Education is very important to Drake in spite of suffering from extremely low processing speed, a condition described by psychotherapist Luanna Rodgers as a developmental disability.

“Regina has a long history of learning disabilities and has limited cognitive resources to resolve problems and conflicts in her life,” said Rodgers, who evaluated Drake while at the Castro Mission Health Center. “Through her downfalls, however, she still has a desire to learn and better herself.”

Drake said that once she has her operation she wants to move back east to be with her family again. She admits that she is a little nervous and afraid.

“When I get back, it’ll be … how does the new me fit into (my family’s) life now,” Drake said. “I’m nervous but excited and it’s something I think about everyday.”

Drake said she was fine with being away from home for so long, because she feels she had to find herself before she could have a loving relationship with her family.

“I didn’t want my family to be affected or bothered until I knew this was me,” Drake admitted. “At the end of the day, you only have yourself; you’re born with yourself, you wake up with yourself and you die with yourself, so how can you have a life with others when you don’t know yourself is yet?”

Once home, she hopes to finish school and start a career as a social worker.
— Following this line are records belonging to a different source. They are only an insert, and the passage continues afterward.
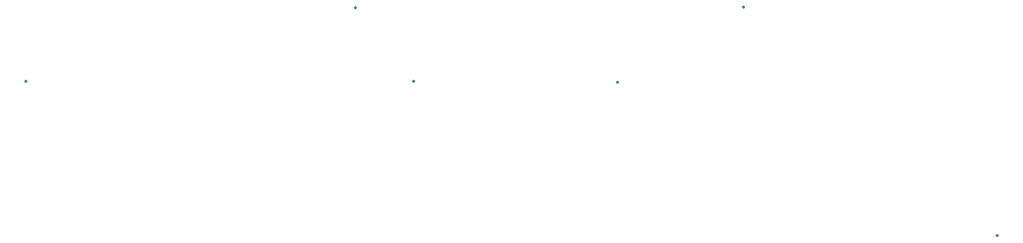
<source format=gbr>
%TF.GenerationSoftware,KiCad,Pcbnew,9.0.2*%
%TF.CreationDate,2025-06-27T15:40:28+02:00*%
%TF.ProjectId,flex_mems,666c6578-5f6d-4656-9d73-2e6b69636164,rev?*%
%TF.SameCoordinates,Original*%
%TF.FileFunction,Soldermask,Bot*%
%TF.FilePolarity,Negative*%
%FSLAX46Y46*%
G04 Gerber Fmt 4.6, Leading zero omitted, Abs format (unit mm)*
G04 Created by KiCad (PCBNEW 9.0.2) date 2025-06-27 15:40:28*
%MOMM*%
%LPD*%
G01*
G04 APERTURE LIST*
%ADD10C,0.800000*%
G04 APERTURE END LIST*
D10*
%TO.C,MK5*%
X175300000Y-127500000D03*
%TD*%
%TO.C,MK3*%
X244000000Y-147000000D03*
%TD*%
%TO.C,MK2*%
X190600000Y-146807000D03*
%TD*%
%TO.C,MK6*%
X277000000Y-127310000D03*
%TD*%
%TO.C,MK1*%
X88990000Y-146807000D03*
%TD*%
%TO.C,MK4*%
X343500000Y-187275000D03*
%TD*%
M02*

</source>
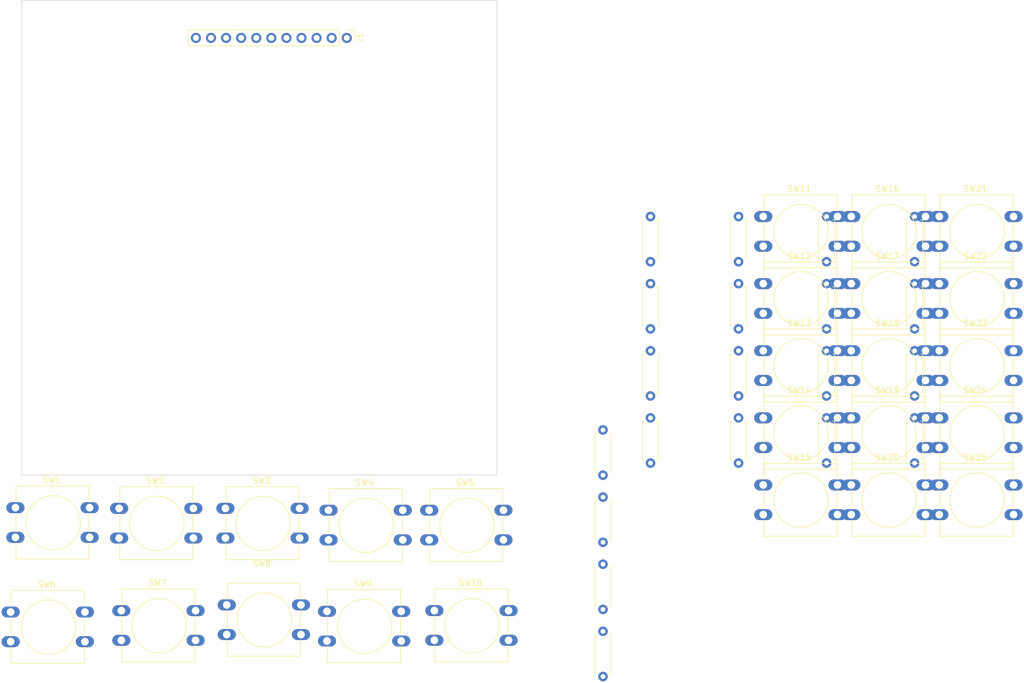
<source format=kicad_pcb>
(kicad_pcb (version 20211014) (generator pcbnew)

  (general
    (thickness 1.6)
  )

  (paper "A4")
  (layers
    (0 "F.Cu" signal)
    (31 "B.Cu" signal)
    (32 "B.Adhes" user "B.Adhesive")
    (33 "F.Adhes" user "F.Adhesive")
    (34 "B.Paste" user)
    (35 "F.Paste" user)
    (36 "B.SilkS" user "B.Silkscreen")
    (37 "F.SilkS" user "F.Silkscreen")
    (38 "B.Mask" user)
    (39 "F.Mask" user)
    (40 "Dwgs.User" user "User.Drawings")
    (41 "Cmts.User" user "User.Comments")
    (42 "Eco1.User" user "User.Eco1")
    (43 "Eco2.User" user "User.Eco2")
    (44 "Edge.Cuts" user)
    (45 "Margin" user)
    (46 "B.CrtYd" user "B.Courtyard")
    (47 "F.CrtYd" user "F.Courtyard")
    (48 "B.Fab" user)
    (49 "F.Fab" user)
    (50 "User.1" user)
    (51 "User.2" user)
    (52 "User.3" user)
    (53 "User.4" user)
    (54 "User.5" user)
    (55 "User.6" user)
    (56 "User.7" user)
    (57 "User.8" user)
    (58 "User.9" user)
  )

  (setup
    (stackup
      (layer "F.SilkS" (type "Top Silk Screen"))
      (layer "F.Paste" (type "Top Solder Paste"))
      (layer "F.Mask" (type "Top Solder Mask") (thickness 0.01))
      (layer "F.Cu" (type "copper") (thickness 0.035))
      (layer "dielectric 1" (type "core") (thickness 1.51) (material "FR4") (epsilon_r 4.5) (loss_tangent 0.02))
      (layer "B.Cu" (type "copper") (thickness 0.035))
      (layer "B.Mask" (type "Bottom Solder Mask") (thickness 0.01))
      (layer "B.Paste" (type "Bottom Solder Paste"))
      (layer "B.SilkS" (type "Bottom Silk Screen"))
      (copper_finish "None")
      (dielectric_constraints no)
    )
    (pad_to_mask_clearance 0)
    (pcbplotparams
      (layerselection 0x00010fc_ffffffff)
      (disableapertmacros false)
      (usegerberextensions false)
      (usegerberattributes true)
      (usegerberadvancedattributes true)
      (creategerberjobfile true)
      (svguseinch false)
      (svgprecision 6)
      (excludeedgelayer true)
      (plotframeref false)
      (viasonmask false)
      (mode 1)
      (useauxorigin false)
      (hpglpennumber 1)
      (hpglpenspeed 20)
      (hpglpendiameter 15.000000)
      (dxfpolygonmode true)
      (dxfimperialunits true)
      (dxfusepcbnewfont true)
      (psnegative false)
      (psa4output false)
      (plotreference true)
      (plotvalue true)
      (plotinvisibletext false)
      (sketchpadsonfab false)
      (subtractmaskfromsilk false)
      (outputformat 1)
      (mirror false)
      (drillshape 1)
      (scaleselection 1)
      (outputdirectory "")
    )
  )

  (net 0 "")
  (net 1 "/Teclado/01")
  (net 2 "/Teclado/02")
  (net 3 "/Teclado/03")
  (net 4 "/Teclado/04")
  (net 5 "/Teclado/05")
  (net 6 "/Teclado/06")
  (net 7 "/Teclado/07")
  (net 8 "/Teclado/08")
  (net 9 "/Teclado/09")
  (net 10 "/Teclado/10")
  (net 11 "unconnected-(J1-Pad11)")
  (net 12 "Net-(R2-Pad2)")
  (net 13 "Net-(R3-Pad2)")
  (net 14 "Net-(R4-Pad2)")
  (net 15 "Net-(R10-Pad2)")
  (net 16 "Net-(R11-Pad1)")
  (net 17 "Net-(R11-Pad2)")
  (net 18 "Net-(R12-Pad2)")
  (net 19 "Net-(R13-Pad2)")
  (net 20 "Net-(R14-Pad2)")
  (net 21 "Net-(R15-Pad2)")
  (net 22 "Net-(R16-Pad2)")
  (net 23 "Net-(R1-Pad2)")
  (net 24 "Net-(R10-Pad1)")
  (net 25 "Net-(R17-Pad2)")
  (net 26 "Net-(R18-Pad2)")
  (net 27 "Net-(R19-Pad2)")
  (net 28 "Net-(R20-Pad2)")
  (net 29 "Net-(R12-Pad1)")
  (net 30 "Net-(R13-Pad1)")
  (net 31 "Net-(R14-Pad1)")

  (footprint "Button_Switch_THT:SW_PUSH-12mm" (layer "F.Cu") (at 255.035 130.59))

  (footprint "Resistor_THT:R_Axial_DIN0207_L6.3mm_D2.5mm_P7.62mm_Horizontal" (layer "F.Cu") (at 198.4 155.25 -90))

  (footprint "Resistor_THT:R_Axial_DIN0207_L6.3mm_D2.5mm_P7.62mm_Horizontal" (layer "F.Cu") (at 250.872493 107.969997 -90))

  (footprint "Resistor_THT:R_Axial_DIN0207_L6.3mm_D2.5mm_P7.62mm_Horizontal" (layer "F.Cu") (at 206.397499 107.969997 -90))

  (footprint "Resistor_THT:R_Axial_DIN0207_L6.3mm_D2.5mm_P7.62mm_Horizontal" (layer "F.Cu") (at 236.047503 96.660012 -90))

  (footprint "Button_Switch_THT:SW_PUSH-12mm" (layer "F.Cu") (at 240.21 119.28))

  (footprint "Button_Switch_THT:SW_PUSH-12mm" (layer "F.Cu") (at 170 151.76))

  (footprint "Resistor_THT:R_Axial_DIN0207_L6.3mm_D2.5mm_P7.62mm_Horizontal" (layer "F.Cu") (at 198.4 143.93999 -90))

  (footprint "Resistor_THT:R_Axial_DIN0207_L6.3mm_D2.5mm_P7.62mm_Horizontal" (layer "F.Cu") (at 236.047503 107.969997 -90))

  (footprint "Button_Switch_THT:SW_PUSH-12mm" (layer "F.Cu") (at 225.385 96.66))

  (footprint "Resistor_THT:R_Axial_DIN0207_L6.3mm_D2.5mm_P7.62mm_Horizontal" (layer "F.Cu") (at 236.047503 85.350002 -90))

  (footprint "Resistor_THT:R_Axial_DIN0207_L6.3mm_D2.5mm_P7.62mm_Horizontal" (layer "F.Cu") (at 221.222488 96.660012 -90))

  (footprint "Resistor_THT:R_Axial_DIN0207_L6.3mm_D2.5mm_P7.62mm_Horizontal" (layer "F.Cu") (at 206.397499 119.280008 -90))

  (footprint "Resistor_THT:R_Axial_DIN0207_L6.3mm_D2.5mm_P7.62mm_Horizontal" (layer "F.Cu") (at 221.222488 85.350002 -90))

  (footprint "Button_Switch_THT:SW_PUSH-12mm" (layer "F.Cu") (at 169.13 134.84))

  (footprint "Button_Switch_THT:SW_PUSH-12mm" (layer "F.Cu") (at 98.65 152))

  (footprint "Button_Switch_THT:SW_PUSH-12mm" (layer "F.Cu") (at 255.035 119.28))

  (footprint "Button_Switch_THT:SW_PUSH-12mm" (layer "F.Cu") (at 134.81 134.53))

  (footprint "Button_Switch_THT:SW_PUSH-12mm" (layer "F.Cu") (at 240.21 130.59))

  (footprint "Button_Switch_THT:SW_PUSH-12mm" (layer "F.Cu") (at 225.385 130.59))

  (footprint "Resistor_THT:R_Axial_DIN0207_L6.3mm_D2.5mm_P7.62mm_Horizontal" (layer "F.Cu") (at 198.4 132.629979 -90))

  (footprint "Button_Switch_THT:SW_PUSH-12mm" (layer "F.Cu") (at 152.18 134.84))

  (footprint "Resistor_THT:R_Axial_DIN0207_L6.3mm_D2.5mm_P7.62mm_Horizontal" (layer "F.Cu") (at 236.047503 119.280008 -90))

  (footprint "Button_Switch_THT:SW_PUSH-12mm" (layer "F.Cu") (at 225.385 119.28))

  (footprint "Button_Switch_THT:SW_PUSH-12mm" (layer "F.Cu") (at 225.385 85.35))

  (footprint "Button_Switch_THT:SW_PUSH-12mm" (layer "F.Cu") (at 117.29 151.77))

  (footprint "Resistor_THT:R_Axial_DIN0207_L6.3mm_D2.5mm_P7.62mm_Horizontal" (layer "F.Cu") (at 206.397499 85.350002 -90))

  (footprint "Button_Switch_THT:SW_PUSH-12mm" (layer "F.Cu") (at 240.21 107.97))

  (footprint "Resistor_THT:R_Axial_DIN0207_L6.3mm_D2.5mm_P7.62mm_Horizontal" (layer "F.Cu") (at 221.222488 119.280008 -90))

  (footprint "Resistor_THT:R_Axial_DIN0207_L6.3mm_D2.5mm_P7.62mm_Horizontal" (layer "F.Cu") (at 221.222488 107.969997 -90))

  (footprint "Button_Switch_THT:SW_PUSH-12mm" (layer "F.Cu") (at 116.92 134.53))

  (footprint "Resistor_THT:R_Axial_DIN0207_L6.3mm_D2.5mm_P7.62mm_Horizontal" (layer "F.Cu") (at 198.4 121.319994 -90))

  (footprint "Button_Switch_THT:SW_PUSH-12mm" (layer "F.Cu") (at 151.92 151.88))

  (footprint "Button_Switch_THT:SW_PUSH-12mm" (layer "F.Cu") (at 99.45 134.42))

  (footprint "Button_Switch_THT:SW_PUSH-12mm" (layer "F.Cu") (at 240.21 85.35))

  (footprint "Button_Switch_THT:SW_PUSH-12mm" (layer "F.Cu") (at 255.035 96.66))

  (footprint "Resistor_THT:R_Axial_DIN0207_L6.3mm_D2.5mm_P7.62mm_Horizontal" (layer "F.Cu") (at 250.872493 96.660012 -90))

  (footprint "Connector_PinHeader_2.54mm:PinHeader_1x11_P2.54mm_Vertical" (layer "F.Cu") (at 155.25 55.25 -90))

  (footprint "Button_Switch_THT:SW_PUSH-12mm" (layer "F.Cu") (at 255.035 107.97))

  (footprint "Resistor_THT:R_Axial_DIN0207_L6.3mm_D2.5mm_P7.62mm_Horizontal" (layer "F.Cu") (at 250.872493 119.280008 -90))

  (footprint "Resistor_THT:R_Axial_DIN0207_L6.3mm_D2.5mm_P7.62mm_Horizontal" (layer "F.Cu") (at 206.397499 96.660012 -90))

  (footprint "Button_Switch_THT:SW_PUSH-12mm" (layer "F.Cu") (at 135.04 150.8))

  (footprint "Button_Switch_THT:SW_PUSH-12mm" (layer "F.Cu") (at 255.035 85.35))

  (footprint "Resistor_THT:R_Axial_DIN0207_L6.3mm_D2.5mm_P7.62mm_Horizontal" (layer "F.Cu") (at 250.872493 85.350002 -90))

  (footprint "Button_Switch_THT:SW_PUSH-12mm" (layer "F.Cu") (at 225.385 107.97))

  (footprint "Button_Switch_THT:SW_PUSH-12mm" (layer "F.Cu") (at 240.21 96.66))

  (gr_rect (start 100.53 48.91) (end 180.53 128.91) (layer "Edge.Cuts") (width 0.1) (fill none) (tstamp a676113d-9d12-4482-82ec-868371cf1819))

)

</source>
“I want to help all different kinds of people from all different backgrounds accept themselves,” Drake said. “Maybe, by the encounters I’ve had with people, the next trans person who goes through these places that I’ve went through will have it easier.”

Nearing the end of her transition, Drake admitted that she will never be fully accepted by everyone, but it doesn’t matter because she has faith in herself.

“I know I won’t ever pass (as a woman) for everyone, but I have faith in myself,” Drake said. “I have faith in who I really am.”